TEXT SHOWN.
Ákos Kalmár

Personal information
- National team: Hungary
- Born: 11 January 2000 (age 26) Baja, Hungary

Sport
- Sport: Swimming
- Strokes: Freestyle

Medal record
Men's swimming
Representing Hungary
World Junior Championships
| Gold medal – first place | 2017 Indianapolis | 4×200 m freestyle |
European Junior Championships
| Gold medal – first place | 2017 Netanya | 400 m freestyle |
| Gold medal – first place | 2018 Helsinki | 800 m freestyle |
| Gold medal – first place | 2018 Helsinki | 1500 m freestyle |
| Silver medal – second place | 2017 Netanya | 800 m freestyle |
| Silver medal – second place | 2017 Netanya | 1500 m freestyle |

= Ákos Kalmár =

Hungarian swimmer (born 2000)

EXERCISE INSTRUCTIONS.
(1) According to the profile of Ákos Kalmár, where was he born?
(2) Pick up the Ákos Kalmár profile after its final line and continue it.

DATA EXTRACT.
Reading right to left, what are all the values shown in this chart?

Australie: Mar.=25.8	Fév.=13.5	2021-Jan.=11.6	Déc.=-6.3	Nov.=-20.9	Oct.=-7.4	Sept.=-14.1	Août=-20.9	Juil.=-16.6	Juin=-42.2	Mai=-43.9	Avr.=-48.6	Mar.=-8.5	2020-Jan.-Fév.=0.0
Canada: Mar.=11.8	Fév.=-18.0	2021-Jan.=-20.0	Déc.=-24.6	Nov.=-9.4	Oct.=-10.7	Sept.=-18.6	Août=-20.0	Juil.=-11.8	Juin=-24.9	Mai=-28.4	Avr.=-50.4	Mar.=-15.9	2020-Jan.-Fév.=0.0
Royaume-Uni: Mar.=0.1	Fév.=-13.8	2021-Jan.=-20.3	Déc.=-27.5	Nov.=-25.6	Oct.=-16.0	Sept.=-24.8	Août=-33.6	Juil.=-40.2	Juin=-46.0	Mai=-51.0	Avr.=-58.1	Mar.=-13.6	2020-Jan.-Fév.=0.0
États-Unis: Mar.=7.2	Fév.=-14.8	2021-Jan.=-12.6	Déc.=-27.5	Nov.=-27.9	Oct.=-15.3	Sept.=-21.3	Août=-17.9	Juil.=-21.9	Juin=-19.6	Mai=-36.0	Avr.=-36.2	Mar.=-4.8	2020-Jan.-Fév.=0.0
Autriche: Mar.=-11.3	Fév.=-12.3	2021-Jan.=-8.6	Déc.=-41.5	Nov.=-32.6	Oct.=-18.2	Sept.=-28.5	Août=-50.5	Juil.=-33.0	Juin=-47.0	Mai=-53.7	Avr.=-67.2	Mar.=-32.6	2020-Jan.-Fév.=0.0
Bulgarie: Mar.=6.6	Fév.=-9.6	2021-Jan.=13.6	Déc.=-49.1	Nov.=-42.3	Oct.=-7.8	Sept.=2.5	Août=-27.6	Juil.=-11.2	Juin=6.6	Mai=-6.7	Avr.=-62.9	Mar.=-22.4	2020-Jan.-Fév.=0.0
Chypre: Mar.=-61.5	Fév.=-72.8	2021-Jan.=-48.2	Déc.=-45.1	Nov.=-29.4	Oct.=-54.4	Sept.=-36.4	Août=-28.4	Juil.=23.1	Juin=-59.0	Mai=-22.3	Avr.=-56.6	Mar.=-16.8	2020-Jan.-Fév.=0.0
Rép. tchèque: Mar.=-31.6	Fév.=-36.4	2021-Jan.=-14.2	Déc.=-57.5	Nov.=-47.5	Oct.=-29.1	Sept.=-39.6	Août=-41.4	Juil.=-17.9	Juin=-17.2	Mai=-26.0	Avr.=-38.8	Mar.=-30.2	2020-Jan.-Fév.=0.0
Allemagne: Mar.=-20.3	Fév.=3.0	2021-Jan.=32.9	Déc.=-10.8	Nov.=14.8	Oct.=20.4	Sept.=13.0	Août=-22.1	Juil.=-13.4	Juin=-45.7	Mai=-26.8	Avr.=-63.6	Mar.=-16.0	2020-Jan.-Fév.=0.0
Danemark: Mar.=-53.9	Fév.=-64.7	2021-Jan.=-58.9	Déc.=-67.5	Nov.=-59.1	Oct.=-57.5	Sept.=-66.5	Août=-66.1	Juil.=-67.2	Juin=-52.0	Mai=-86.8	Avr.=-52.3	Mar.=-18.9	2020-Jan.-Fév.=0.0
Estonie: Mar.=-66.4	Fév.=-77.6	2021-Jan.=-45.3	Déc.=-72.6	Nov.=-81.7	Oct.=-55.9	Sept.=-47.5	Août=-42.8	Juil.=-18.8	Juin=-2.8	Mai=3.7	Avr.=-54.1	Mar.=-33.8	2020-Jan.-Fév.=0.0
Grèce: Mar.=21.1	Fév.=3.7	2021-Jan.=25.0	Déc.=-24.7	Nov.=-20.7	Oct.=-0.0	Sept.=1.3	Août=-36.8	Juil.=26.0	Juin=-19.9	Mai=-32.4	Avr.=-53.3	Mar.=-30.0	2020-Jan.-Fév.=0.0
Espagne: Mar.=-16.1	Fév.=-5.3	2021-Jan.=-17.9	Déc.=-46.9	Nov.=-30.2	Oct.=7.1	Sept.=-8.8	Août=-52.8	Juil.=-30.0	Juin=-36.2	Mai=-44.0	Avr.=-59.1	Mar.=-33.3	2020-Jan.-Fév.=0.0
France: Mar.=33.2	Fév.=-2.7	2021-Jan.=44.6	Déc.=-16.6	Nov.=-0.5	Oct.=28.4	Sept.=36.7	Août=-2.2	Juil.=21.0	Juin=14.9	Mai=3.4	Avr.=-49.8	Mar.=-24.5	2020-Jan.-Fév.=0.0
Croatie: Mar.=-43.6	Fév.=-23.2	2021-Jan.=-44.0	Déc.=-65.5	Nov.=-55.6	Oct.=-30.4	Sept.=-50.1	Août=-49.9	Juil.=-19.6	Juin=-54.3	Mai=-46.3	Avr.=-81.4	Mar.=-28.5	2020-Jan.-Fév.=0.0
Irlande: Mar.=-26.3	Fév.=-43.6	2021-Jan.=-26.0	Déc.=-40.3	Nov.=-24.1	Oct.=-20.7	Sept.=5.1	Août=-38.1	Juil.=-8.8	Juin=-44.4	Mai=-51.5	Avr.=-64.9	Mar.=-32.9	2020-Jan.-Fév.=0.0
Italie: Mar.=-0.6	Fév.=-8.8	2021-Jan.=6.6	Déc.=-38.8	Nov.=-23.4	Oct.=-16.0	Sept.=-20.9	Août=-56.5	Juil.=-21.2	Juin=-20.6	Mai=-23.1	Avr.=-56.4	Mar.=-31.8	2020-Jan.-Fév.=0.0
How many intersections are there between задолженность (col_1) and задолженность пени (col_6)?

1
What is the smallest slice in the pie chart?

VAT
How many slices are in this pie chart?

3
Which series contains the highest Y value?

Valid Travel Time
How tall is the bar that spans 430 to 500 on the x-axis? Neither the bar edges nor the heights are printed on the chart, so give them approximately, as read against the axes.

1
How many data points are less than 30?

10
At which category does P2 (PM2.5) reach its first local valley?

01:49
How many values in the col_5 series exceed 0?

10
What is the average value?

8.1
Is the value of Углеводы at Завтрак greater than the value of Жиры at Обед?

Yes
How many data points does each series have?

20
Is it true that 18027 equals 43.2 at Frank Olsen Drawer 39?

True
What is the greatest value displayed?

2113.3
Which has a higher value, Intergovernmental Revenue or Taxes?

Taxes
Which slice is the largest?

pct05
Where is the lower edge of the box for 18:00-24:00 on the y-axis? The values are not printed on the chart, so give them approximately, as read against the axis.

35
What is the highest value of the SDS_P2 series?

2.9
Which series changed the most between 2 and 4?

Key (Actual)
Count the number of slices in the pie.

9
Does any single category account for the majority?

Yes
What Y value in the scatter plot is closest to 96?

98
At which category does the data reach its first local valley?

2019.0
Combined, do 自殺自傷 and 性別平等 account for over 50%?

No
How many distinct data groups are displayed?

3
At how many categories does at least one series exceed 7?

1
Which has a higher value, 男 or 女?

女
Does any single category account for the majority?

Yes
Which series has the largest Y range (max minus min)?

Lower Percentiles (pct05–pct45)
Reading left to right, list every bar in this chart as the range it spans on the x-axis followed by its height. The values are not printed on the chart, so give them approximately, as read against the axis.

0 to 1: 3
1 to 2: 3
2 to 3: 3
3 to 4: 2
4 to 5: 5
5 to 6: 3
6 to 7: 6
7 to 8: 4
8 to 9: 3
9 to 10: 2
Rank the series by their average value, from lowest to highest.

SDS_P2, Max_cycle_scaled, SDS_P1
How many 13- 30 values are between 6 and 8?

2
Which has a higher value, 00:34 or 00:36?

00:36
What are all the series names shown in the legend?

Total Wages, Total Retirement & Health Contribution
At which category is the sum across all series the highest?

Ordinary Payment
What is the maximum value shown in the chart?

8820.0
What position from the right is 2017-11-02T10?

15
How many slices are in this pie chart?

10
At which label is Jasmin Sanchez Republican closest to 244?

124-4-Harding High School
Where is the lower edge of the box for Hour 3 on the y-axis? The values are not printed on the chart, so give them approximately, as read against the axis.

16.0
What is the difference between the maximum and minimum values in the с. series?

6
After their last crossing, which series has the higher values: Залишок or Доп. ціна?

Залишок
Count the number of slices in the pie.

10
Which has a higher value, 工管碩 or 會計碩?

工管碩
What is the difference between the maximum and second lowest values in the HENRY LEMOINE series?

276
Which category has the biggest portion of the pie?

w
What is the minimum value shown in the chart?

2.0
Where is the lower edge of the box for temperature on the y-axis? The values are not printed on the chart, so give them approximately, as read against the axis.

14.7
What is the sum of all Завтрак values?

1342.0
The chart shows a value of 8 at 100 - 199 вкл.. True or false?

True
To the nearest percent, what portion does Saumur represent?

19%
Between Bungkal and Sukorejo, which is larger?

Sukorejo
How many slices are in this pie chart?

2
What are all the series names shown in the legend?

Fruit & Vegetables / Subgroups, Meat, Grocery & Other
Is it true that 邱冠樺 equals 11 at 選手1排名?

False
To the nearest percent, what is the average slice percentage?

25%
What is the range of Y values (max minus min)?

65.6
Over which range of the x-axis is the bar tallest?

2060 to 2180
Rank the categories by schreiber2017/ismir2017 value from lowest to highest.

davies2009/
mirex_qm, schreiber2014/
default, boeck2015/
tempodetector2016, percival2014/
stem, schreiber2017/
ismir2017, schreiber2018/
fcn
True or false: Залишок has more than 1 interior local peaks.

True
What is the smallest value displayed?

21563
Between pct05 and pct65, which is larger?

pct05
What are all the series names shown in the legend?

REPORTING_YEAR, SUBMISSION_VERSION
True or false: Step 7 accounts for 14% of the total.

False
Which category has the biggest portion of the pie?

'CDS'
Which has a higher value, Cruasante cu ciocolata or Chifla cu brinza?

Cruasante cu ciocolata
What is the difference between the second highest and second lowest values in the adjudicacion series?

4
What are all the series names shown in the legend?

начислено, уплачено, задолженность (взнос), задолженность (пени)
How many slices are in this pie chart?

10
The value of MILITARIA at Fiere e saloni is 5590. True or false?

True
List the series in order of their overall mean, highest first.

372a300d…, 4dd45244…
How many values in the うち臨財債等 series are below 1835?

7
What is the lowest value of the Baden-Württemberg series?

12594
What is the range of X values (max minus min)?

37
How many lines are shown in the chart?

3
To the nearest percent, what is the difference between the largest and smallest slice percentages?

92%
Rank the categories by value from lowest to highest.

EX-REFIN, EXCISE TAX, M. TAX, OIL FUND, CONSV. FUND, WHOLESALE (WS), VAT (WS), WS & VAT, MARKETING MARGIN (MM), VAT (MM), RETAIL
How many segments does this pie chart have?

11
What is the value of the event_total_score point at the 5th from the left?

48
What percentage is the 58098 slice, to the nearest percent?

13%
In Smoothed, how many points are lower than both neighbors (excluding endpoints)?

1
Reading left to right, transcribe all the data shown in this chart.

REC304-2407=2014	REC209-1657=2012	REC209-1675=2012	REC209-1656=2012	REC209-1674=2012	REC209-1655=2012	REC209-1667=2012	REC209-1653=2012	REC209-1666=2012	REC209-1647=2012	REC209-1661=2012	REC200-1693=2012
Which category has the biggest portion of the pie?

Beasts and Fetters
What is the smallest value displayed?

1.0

ANSWERS FOR EACH ITEM.
(1) Baja, Hungary.

(2)
Ákos Kalmár (born 11 January 2000) is a Hungarian swimmer.

In 2018, he represented Hungary at the 2018 Summer Youth Olympics held in Buenos Aires, Argentina.

In 2019, he represented Hungary at the 2019 World Aquatics Championships held in Gwangju, South Korea. He competed in the men's 800 metre freestyle and men's 1500 metre freestyle events. He also competed in the men's 4 × 200 metre freestyle relay event.